Johnson & Johnson also owns a medical device unit that develops cutting-edge technology to address various heart-related problems, vision issues, and much more. The company is currently spinning off its consumer health segment, home to various over-the-counter healthcare brands. It should complete this transaction by year end.

J&J should then become a leaner, more focused company that is less burdened by the thousands of lawsuits related to some of its consumer health products. Healthcare never runs out of style. Johnson & Johnson's long-standing leadership in the field and the steady earnings it generates will allow it to remain successful. 

Then there is the company's solid balance sheet. Johnson & Johnson boasts an AAA credit rating from Standard & Poor's. That's as high as it gets and a testament to the company's ability to handle its debt.

When corporations are in financial trouble, they sometimes choose to cut their dividend to save funds. That's unlikely to happen to Johnson & Johnson. In the past three years (i.e., amid the devastation caused by the pandemic), J&J has increased its payouts by 18.95%. With an above-average yield of nearly 2.8% and a reasonable cash payout ratio of 56.8%, there should be many more dividend increases in the company's future.

All this means I don't think that income-seeking investors can go wrong with Johnson & Johnson. 

A high yield with room to go even higher

David Jagielski (Merck & Co.): I believe that Merck definitely ranks as a top dividend stock that investors should consider buying this month. The diversified pharmaceutical company makes medicines for a variety of therapeutic areas, including diabetes, immunology, neuroscience, and oncology.

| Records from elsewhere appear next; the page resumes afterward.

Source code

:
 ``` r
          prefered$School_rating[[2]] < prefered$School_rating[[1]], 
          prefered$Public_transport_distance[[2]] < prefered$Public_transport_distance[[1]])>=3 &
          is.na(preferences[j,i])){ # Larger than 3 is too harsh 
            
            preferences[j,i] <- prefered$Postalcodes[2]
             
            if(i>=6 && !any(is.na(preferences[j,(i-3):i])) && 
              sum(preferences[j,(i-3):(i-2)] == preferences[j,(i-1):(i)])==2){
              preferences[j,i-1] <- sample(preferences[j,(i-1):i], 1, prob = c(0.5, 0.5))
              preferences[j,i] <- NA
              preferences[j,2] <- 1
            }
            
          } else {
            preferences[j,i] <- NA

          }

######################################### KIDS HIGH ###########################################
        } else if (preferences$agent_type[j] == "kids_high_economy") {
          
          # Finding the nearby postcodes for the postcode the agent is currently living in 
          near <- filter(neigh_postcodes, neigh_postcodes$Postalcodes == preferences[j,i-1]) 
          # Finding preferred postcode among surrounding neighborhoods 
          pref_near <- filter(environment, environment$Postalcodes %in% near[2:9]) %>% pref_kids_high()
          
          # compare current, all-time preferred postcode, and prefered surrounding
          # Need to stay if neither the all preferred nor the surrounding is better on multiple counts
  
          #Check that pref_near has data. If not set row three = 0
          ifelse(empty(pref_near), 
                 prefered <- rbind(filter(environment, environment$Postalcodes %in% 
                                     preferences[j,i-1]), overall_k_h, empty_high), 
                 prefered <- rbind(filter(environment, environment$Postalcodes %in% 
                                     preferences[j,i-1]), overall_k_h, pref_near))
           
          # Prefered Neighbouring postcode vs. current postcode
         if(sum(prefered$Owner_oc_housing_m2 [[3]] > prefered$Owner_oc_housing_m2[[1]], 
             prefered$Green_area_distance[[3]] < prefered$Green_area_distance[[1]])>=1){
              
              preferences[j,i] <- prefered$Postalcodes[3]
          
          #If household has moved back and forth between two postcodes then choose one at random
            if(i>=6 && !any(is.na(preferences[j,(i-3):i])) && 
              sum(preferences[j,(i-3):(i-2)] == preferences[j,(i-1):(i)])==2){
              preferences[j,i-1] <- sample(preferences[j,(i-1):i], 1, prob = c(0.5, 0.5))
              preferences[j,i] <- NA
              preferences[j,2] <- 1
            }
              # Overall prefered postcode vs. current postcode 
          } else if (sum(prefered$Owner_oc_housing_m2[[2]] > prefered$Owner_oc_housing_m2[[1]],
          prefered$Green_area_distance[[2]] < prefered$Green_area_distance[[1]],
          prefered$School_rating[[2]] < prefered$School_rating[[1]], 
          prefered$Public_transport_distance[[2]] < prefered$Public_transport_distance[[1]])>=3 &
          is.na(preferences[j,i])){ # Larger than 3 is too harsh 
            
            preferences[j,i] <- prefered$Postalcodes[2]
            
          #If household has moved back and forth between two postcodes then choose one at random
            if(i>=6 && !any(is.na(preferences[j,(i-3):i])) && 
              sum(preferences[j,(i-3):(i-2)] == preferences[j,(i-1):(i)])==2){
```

Cancer drug Keytruda is Merck's top moneymaker, generating more than $10 billion in revenue through the first half of this year and one-third of the company's total sales during that stretch. Merck has also reported a solid profit of $8.3 billion year to date, with an impressive net margin of 27%.

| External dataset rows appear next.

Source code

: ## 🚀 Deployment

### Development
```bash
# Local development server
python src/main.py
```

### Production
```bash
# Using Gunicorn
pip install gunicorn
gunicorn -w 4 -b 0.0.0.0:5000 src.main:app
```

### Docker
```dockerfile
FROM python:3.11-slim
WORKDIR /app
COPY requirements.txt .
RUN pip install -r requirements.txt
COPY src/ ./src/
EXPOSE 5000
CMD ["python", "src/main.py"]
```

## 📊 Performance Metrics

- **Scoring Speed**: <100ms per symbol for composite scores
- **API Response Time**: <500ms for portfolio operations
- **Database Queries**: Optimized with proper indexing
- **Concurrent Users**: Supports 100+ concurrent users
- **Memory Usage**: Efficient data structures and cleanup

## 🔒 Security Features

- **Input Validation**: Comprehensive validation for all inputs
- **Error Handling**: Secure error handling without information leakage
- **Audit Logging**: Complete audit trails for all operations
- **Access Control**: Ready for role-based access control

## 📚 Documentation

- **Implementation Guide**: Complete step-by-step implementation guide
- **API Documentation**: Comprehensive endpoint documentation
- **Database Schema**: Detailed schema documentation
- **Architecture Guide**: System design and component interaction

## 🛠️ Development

The company's strong financials allow it to pay a dividend that yields 3.1% today. That's well above the S&P 500 average of 1.8%. On a $10,000 investment, that can be an extra $130 per year in dividends by going with Merck compared to the S&P 500.

Merck has paid dividends for decades. It has also been increasing those dividends in recent years, with a compound annual growth rate of 8% over the last five years. If the company were to continue making dividend increases at that pace, it would take only nine years for Merck's dividend to double.

There's plenty of room for Merck to continue increasing its payouts. Its dividend payout ratio currently stands at only 42%. The company normally announces its dividend increases in November, so investors may not have to wait too long before another hike.

Merck's high yield, strong margins, and blockbuster drug in Keytruda should make it an attractive option for investors. I think that it's an investment that can set you up for life.